▶ _EXERCISE 1_: According to the article on the Ring0 Trojan horse, why are the attackers pinging so many proxy ports? Answer in one to three sentences.
▶ _EXERCISE 2_: Carry on the article on the Ring0 Trojan horse from the point where it stops.

Start of DOCUMENT EXCERPT

In a giant leap for attack technology, crackers, possibly from Russia, are mapping the Internet.
In the process, they are pinging a massive number of proxy ports, possibly in search of user names, passwords, proxy service information, vulnerabilities and other rich data that could be used to launch large-scale attacks on government and corporate sites. The attack uses a Trojan horse (hidden code) to dupe victim machines running Windows programs into probing other servers connected to the Internet and sending the information back to a main server in Russia. So far, 1,000 victims of the Trojan horse have been discovered by members of the Bethesda, Md.-based System Administration, Networking and Security Institute (SANS) – a cooperative research and education group with 62,000 members.
The Trojan horse, dubbed Ring0 or RingZero, was first detected Sept. 19, when a faculty member at SANS detected a scan on his home cable modem to ports 80, 8080 and 3128.

End of DOCUMENT EXCERPT
Start of SUPPLIED INFORMATION

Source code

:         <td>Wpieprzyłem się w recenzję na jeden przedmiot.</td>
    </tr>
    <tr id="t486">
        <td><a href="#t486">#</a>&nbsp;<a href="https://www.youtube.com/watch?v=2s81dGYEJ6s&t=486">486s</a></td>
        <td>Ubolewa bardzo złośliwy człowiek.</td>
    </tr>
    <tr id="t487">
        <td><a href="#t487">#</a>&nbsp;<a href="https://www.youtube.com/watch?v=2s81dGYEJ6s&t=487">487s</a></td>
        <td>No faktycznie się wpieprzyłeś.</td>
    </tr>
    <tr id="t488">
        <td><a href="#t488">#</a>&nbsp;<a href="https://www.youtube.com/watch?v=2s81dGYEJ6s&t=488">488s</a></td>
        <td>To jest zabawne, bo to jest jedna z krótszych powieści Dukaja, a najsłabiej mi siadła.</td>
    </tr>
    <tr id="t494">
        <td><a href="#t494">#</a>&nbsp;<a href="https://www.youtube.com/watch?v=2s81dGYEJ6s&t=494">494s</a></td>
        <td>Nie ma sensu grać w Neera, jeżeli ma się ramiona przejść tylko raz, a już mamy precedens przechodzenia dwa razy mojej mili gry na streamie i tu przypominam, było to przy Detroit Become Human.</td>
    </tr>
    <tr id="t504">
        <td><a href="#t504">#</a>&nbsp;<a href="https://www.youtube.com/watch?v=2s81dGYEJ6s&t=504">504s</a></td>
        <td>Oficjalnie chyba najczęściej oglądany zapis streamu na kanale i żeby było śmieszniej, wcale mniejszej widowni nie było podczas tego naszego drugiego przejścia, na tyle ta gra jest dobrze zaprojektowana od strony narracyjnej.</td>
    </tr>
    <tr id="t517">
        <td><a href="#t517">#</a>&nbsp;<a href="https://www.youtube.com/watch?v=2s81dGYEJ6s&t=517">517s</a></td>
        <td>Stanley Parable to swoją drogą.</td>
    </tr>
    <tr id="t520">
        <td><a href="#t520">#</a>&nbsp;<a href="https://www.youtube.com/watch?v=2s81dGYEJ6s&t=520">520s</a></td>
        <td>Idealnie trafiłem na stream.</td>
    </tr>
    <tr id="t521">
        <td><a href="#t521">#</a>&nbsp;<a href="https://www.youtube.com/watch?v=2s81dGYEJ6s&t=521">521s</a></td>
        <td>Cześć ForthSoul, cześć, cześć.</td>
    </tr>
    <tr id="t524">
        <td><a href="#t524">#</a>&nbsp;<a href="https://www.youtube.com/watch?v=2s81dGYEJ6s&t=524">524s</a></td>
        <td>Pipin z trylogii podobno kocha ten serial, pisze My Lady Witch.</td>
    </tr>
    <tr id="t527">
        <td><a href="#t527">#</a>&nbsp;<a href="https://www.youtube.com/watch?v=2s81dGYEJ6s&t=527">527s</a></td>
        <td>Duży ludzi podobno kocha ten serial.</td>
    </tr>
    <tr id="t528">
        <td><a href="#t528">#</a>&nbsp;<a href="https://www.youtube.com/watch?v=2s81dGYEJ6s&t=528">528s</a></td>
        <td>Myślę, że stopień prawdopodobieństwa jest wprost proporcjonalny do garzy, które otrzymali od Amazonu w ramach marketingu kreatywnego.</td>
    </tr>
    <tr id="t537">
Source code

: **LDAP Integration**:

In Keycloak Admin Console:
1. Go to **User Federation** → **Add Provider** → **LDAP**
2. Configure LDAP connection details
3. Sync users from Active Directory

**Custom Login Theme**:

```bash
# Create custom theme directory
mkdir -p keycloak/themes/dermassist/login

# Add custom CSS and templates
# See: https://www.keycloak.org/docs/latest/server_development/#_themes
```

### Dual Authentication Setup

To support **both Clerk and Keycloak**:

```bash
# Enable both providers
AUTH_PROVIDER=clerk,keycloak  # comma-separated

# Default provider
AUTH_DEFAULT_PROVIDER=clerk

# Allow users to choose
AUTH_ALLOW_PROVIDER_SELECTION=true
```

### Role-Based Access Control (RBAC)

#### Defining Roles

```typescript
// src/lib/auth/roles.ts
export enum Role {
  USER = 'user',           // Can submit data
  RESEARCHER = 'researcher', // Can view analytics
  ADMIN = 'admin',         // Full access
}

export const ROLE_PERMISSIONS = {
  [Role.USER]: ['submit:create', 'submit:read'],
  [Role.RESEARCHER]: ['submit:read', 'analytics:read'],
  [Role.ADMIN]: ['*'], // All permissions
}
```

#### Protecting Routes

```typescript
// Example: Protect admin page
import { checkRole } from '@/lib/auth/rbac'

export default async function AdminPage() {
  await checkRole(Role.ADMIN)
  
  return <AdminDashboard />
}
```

End of SUPPLIED INFORMATION

▶ _RESPONSE BOX 1_: They may be searching for user names, passwords, proxy service information, vulnerabilities and other rich data. That information could be used to launch large-scale attacks on government and corporate sites.

▶ _RESPONSE BOX 2_:
All of these TCP/IP ports are used for proxy services – usually firewall services that protect internal networks from being mapped, by changing IP addresses as corporate users are connected to the Internet. Because there are well over 65,000 ports available to TCP/IP, poorly-configured proxy servers could be exploited to give up sensitive user identifications and passwords.
The Shadow Intrusion Detection Team at the Naval Surface Warfare Center in Vahlgren, Va., joined with SANS to find the source of the attack. Program manager John Green found that the port scans were coming from 500 separate machines. A mailing to SANS’ 62,000 members turned up 300 who said they had been scanned on the same ports.
One SANS member found the program (Ring0.vxd) in his Windows directory and e-mailed it to Green. (Ring0 represents the highest-level kernel access, which enables complete control of the victim machine.)
Russian Server
Green presented RingZero recently at the SANS Network Security 99 conference in New Orleans, where some 50 pizza-fuelled SANS members stayed up until 2 a.m. one night unleashing the program in a controlled networked environment.
The group traced the program through the Internet as it sped off to deliver the information to a server in Russia (www.rusftpseach.net) that is no longer on-line.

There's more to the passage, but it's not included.